Once again, last weekend Bohabs and music fans alike descended on beautiful Richmond, Virginia to attend the 7th Annual GWAR B-Q at Hadad’s Lake. Once again, the legendary GWAR found themselves lounging atop the bodies of the more than 3,500 GWAR B-Q attendees, swilling massive amounts of GWAR Beer, mainlining “Arctic Snow” Vodka, and stinking up the joint by chain-smoking the band’s own premium limited edition CiGWARs.
The 2016 GWAR B-Q broke all previous records for, death count, casualties and utter devastation. Every band that performed kicked so much ass that GWAR spared their lives, although the “members” of several groups were severely beaten and humiliated in a series of no holds barred wrestling matches. The 2016 lineup goes toe-to-toe with any other festival performance anywhere, on any day: GWAR, LAMB OF GOD, AGAINST ME!, DILLINGER ESCAPE PLAN, AUGUST BURNS RED, AMERICAN NIGHTMARE, EYEHATEGOD, LAGWAGON, MURPHY’S LAW, BRAIN TENTACLES, MOBILE DEATHCAMP, OCCULTIST, SAWYER FAMILY, and THE DEATH OF ROCK AND ROLL.

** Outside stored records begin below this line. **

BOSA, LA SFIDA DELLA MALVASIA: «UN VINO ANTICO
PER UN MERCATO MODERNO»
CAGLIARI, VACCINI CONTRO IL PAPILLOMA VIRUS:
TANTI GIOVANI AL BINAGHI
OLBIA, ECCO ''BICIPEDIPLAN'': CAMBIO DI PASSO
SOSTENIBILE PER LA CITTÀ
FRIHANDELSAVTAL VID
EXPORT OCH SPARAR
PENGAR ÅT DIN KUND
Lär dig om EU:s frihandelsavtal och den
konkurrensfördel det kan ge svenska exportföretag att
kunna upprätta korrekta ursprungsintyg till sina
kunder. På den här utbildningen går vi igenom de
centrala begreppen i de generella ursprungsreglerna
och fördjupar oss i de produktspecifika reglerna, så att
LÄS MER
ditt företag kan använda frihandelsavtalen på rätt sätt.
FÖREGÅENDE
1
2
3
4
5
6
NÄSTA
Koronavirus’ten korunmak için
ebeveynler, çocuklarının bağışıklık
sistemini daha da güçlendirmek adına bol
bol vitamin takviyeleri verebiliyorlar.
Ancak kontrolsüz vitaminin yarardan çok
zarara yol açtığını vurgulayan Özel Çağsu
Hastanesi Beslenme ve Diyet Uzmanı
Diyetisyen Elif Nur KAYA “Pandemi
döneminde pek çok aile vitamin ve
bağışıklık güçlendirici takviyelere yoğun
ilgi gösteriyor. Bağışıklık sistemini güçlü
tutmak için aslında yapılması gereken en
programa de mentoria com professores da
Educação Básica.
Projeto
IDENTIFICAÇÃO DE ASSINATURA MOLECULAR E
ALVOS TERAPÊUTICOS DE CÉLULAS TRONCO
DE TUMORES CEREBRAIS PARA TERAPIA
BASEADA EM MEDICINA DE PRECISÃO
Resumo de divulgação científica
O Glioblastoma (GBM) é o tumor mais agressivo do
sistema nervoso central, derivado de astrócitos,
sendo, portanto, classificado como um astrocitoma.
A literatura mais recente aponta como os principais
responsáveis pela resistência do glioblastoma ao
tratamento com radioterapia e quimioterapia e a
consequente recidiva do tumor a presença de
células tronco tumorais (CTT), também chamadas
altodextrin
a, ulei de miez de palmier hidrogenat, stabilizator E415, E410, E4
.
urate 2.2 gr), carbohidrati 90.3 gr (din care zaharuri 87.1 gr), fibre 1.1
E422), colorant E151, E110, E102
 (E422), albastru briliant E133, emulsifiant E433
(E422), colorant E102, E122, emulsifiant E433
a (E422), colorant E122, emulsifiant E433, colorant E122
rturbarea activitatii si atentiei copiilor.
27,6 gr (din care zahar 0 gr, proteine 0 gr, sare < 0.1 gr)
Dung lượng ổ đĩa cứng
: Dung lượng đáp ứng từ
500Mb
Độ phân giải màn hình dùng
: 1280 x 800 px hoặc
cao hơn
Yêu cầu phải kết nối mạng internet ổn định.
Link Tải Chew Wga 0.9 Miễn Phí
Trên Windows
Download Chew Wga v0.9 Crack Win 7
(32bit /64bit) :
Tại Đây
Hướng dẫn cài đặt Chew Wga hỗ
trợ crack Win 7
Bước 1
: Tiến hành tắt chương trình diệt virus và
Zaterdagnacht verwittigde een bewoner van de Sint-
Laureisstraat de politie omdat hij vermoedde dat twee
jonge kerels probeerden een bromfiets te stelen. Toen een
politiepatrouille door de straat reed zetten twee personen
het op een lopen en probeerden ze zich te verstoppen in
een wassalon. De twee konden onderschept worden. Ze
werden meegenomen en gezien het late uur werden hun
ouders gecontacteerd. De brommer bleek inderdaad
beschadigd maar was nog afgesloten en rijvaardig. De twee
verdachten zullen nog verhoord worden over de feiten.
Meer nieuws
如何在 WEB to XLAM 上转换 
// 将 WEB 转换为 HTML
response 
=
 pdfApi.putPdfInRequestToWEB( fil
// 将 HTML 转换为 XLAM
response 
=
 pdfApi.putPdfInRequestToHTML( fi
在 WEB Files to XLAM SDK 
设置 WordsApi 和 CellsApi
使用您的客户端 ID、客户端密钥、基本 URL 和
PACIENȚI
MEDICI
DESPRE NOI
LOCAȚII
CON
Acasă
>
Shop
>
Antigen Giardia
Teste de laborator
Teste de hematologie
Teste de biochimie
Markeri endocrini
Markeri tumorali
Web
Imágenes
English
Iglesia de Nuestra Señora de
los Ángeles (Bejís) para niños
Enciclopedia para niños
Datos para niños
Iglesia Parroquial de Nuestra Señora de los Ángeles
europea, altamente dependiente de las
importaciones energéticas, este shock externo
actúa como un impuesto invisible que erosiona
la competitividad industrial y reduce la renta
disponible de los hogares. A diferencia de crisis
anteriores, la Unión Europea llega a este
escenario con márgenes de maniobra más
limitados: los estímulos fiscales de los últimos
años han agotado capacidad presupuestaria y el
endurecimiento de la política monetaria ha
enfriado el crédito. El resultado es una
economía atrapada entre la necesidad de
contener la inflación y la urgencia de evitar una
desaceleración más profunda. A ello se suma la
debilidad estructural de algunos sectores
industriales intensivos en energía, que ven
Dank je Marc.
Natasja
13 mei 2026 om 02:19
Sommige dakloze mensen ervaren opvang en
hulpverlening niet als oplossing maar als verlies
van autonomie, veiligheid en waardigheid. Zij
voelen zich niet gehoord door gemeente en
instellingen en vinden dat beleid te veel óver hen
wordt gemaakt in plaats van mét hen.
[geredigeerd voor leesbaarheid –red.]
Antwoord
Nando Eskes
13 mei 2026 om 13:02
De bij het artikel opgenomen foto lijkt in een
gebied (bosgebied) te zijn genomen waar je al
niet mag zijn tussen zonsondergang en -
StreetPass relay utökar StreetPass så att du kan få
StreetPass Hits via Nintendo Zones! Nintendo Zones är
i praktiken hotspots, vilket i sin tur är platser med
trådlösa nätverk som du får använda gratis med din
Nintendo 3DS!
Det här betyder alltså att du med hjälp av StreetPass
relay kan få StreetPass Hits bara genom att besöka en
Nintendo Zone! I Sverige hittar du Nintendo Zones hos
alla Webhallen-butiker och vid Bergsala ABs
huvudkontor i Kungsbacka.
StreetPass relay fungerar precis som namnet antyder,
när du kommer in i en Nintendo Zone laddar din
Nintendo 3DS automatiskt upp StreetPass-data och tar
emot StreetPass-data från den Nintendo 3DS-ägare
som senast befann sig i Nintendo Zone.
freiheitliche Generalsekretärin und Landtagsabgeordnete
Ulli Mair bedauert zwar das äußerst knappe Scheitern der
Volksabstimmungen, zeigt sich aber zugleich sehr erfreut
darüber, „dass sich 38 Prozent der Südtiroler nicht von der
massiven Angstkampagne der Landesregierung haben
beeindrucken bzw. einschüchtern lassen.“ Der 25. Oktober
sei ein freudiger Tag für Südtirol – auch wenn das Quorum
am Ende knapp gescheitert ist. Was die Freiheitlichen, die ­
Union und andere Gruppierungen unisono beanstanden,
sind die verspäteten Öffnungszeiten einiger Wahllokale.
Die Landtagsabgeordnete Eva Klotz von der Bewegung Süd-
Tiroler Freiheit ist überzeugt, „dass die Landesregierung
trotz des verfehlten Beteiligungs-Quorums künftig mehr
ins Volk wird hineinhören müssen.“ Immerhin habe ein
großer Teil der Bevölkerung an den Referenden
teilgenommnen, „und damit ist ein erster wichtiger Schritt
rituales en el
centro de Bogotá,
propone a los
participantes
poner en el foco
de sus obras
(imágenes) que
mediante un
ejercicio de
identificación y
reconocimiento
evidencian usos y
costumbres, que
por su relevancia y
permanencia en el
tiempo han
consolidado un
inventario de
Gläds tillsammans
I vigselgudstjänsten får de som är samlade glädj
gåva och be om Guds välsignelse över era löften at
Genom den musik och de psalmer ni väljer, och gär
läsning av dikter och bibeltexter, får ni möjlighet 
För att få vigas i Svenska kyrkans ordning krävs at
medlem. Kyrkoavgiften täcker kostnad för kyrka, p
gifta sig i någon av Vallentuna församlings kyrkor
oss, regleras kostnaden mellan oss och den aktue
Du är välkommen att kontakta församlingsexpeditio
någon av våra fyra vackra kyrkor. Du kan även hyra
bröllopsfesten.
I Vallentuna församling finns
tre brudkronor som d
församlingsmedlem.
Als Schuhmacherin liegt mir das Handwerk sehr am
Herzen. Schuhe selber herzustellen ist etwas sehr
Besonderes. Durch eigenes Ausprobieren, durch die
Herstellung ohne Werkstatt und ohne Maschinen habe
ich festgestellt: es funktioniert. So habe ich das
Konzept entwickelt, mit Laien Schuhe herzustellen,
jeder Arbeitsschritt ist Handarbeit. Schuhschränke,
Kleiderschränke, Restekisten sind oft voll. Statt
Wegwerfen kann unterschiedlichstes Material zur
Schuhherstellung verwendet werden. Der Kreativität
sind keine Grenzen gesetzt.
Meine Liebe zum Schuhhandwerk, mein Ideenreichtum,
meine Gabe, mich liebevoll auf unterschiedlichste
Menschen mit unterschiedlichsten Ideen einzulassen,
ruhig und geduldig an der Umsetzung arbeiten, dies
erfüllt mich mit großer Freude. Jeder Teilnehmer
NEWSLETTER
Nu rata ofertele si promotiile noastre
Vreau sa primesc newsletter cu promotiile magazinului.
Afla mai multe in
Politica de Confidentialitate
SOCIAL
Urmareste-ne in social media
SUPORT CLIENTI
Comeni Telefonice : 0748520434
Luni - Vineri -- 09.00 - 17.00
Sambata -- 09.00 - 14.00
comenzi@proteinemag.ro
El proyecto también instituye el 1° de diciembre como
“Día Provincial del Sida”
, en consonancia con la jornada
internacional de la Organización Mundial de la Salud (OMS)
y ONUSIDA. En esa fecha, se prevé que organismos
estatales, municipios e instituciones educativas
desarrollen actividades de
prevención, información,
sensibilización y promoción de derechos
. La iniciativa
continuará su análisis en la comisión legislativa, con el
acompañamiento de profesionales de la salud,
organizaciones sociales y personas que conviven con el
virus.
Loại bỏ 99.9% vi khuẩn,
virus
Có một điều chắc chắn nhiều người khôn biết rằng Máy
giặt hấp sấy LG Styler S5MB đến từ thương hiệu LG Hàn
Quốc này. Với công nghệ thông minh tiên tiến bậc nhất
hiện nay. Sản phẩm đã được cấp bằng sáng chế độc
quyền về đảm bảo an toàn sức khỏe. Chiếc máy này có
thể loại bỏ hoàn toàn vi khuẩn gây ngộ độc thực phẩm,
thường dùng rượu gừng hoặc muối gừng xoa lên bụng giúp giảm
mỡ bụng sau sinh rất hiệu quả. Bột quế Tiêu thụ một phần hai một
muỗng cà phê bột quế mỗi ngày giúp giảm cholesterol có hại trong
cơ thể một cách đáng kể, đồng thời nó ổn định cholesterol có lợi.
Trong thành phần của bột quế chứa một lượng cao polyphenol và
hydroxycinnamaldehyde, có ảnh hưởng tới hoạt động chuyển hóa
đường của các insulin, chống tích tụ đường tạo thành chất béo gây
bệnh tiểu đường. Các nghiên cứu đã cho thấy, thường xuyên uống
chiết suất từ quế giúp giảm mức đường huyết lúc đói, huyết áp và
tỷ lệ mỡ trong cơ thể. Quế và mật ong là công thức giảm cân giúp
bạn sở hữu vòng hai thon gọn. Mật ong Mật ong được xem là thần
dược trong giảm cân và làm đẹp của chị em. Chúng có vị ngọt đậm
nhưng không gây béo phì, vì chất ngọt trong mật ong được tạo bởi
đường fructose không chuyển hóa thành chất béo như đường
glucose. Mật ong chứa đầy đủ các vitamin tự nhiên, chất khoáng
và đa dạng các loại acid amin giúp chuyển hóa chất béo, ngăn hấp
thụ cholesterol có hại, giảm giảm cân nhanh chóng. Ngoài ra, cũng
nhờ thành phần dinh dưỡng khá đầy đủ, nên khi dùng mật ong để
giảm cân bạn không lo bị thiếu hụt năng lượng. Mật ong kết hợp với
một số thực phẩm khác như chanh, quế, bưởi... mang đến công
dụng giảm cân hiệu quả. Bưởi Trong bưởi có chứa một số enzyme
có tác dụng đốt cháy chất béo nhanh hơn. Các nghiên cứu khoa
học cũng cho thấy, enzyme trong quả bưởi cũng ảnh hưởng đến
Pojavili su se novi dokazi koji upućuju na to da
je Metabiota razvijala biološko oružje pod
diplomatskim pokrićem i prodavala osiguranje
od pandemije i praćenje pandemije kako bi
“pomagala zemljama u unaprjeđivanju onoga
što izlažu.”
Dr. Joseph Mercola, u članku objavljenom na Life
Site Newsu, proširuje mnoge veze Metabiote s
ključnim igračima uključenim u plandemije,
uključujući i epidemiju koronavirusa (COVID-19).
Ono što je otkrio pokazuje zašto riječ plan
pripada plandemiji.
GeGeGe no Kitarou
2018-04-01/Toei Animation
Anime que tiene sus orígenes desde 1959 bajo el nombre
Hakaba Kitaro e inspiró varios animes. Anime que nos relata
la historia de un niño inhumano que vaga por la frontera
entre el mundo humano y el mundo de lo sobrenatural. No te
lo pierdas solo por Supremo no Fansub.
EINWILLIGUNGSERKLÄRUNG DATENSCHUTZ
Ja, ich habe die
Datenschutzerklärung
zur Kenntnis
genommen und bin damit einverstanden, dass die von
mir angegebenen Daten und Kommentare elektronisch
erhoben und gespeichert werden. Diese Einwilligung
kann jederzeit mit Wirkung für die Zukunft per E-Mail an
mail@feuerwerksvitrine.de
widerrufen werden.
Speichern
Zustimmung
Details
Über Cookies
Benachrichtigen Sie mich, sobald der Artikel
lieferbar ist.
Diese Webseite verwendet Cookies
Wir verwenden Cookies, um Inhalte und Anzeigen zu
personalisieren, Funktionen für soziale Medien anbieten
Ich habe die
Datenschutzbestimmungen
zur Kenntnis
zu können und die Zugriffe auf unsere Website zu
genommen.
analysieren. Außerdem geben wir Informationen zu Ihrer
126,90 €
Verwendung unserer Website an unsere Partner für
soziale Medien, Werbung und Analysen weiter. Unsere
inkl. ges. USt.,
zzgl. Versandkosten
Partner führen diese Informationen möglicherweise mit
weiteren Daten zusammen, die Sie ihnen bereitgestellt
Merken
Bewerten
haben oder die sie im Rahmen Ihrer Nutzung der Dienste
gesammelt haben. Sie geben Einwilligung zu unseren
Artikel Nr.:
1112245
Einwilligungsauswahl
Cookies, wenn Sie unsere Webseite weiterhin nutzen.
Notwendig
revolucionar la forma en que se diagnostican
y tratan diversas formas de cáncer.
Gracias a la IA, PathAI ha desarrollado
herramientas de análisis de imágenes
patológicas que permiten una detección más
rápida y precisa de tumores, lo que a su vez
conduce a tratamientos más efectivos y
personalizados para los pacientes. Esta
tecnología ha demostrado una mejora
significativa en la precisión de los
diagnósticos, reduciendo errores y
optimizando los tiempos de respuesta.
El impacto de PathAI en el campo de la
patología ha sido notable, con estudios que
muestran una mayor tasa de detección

But of course, the main event of this and every GWAR B-Q was the jaw-dropping, eyeball-popping exhibition by the creators of the human race, our lords and masters, the Scumdogs of the Universe, GWAR! Those in attendance witnessed a blistering set that featured the Hillary Clinton and Donald Trump fighting to the death for control of the American government, as well as GWAR defending their belts for the “Intergalactic Wrestling Championship.”
Another successful GWAR B-Q is now in the books and the human slaves have already started preparation for next years event, which is slated to be even bigger and better than the carnage and mayhem this year!